La mémoire (n'est-elle fonction que de lanterne sourde ?), le paysage (la réalité faussement dite extérieure), les mots (leur charge affective en jeu) : autant, je le voudrais, de vases communicants, gages d'intimité.
Désarroi de la lecture
Lire : triturer, malaxer, tordre et détordre au plus près d'une vérité qui échappe.
Des notes de lecture éparses sur la table, réduites au strict minimum, parfois plus développées, des phrases ou bribes de phrases recopiées, des réflexions adjacentes, d'inattendus croisements de chemins, une errance sans but, inquiète et captivante : le livre lu et relu se défait, soumis à une véritable mise en pièces — en vue de quelque remise en état pour l'instant douteuse, quelle reconstitution toujours à remettre en cause ?
Cependant — n'est-ce pas là l'essentiel ? — il ne cesse de former un tout, de se régénérer ou métamorphoser en nous dans les moments de répit où notre volonté n'agit plus sur lui de même que, dans le reste de l'existence, chahutés par les émotions, la fatigue, la bousculade de nos journées, nous avons besoin, pour nous retrouver, d'un sommeil réparateur.
Savoir, quand un livre nous tient à cœur, si ce n'est pas plutôt lui qui poursuit en nous son exploration et, tirant à lui une part de nous-même, restaure ainsi son unité en même temps que la nôtre.
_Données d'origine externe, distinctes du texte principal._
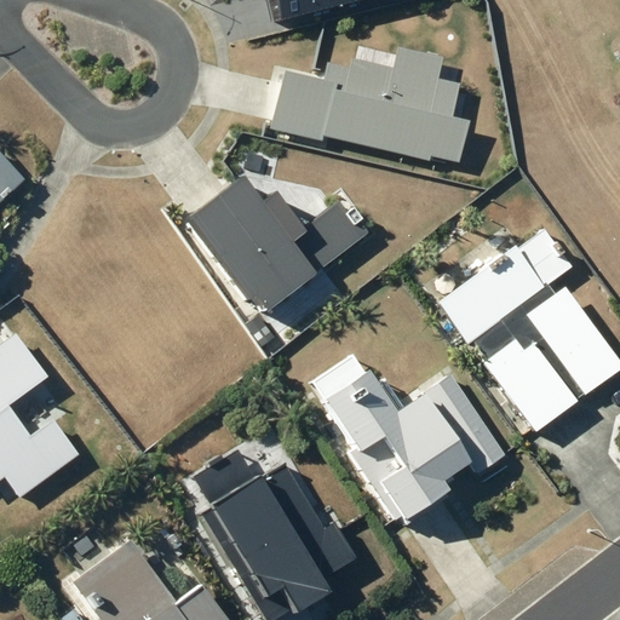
[(267,0),(273,23),(355,0),(267,0)]
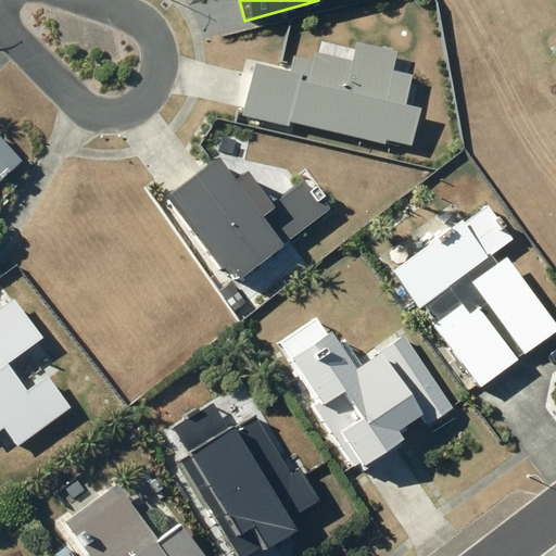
[(242,43),(234,91),(397,123),(408,65),(381,60),(386,38),(338,28),(336,42),(279,33),(276,50),(242,43)]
Sans ce travail sous-jacent, tout effort demeurant vain et désordonné, notre désir de comprendre, d'entrer en sympathie ne pourrait sans doute que se briser ; telle une vague venue se jeter contre des rochers, nous-même, provisoirement, nous ne serions qu'éclaboussures.
Pierre Chappuis, La rumeur de toutes choses, "en lisant en écrivant", José Corti, 2007, p. 74, 83, 84-85.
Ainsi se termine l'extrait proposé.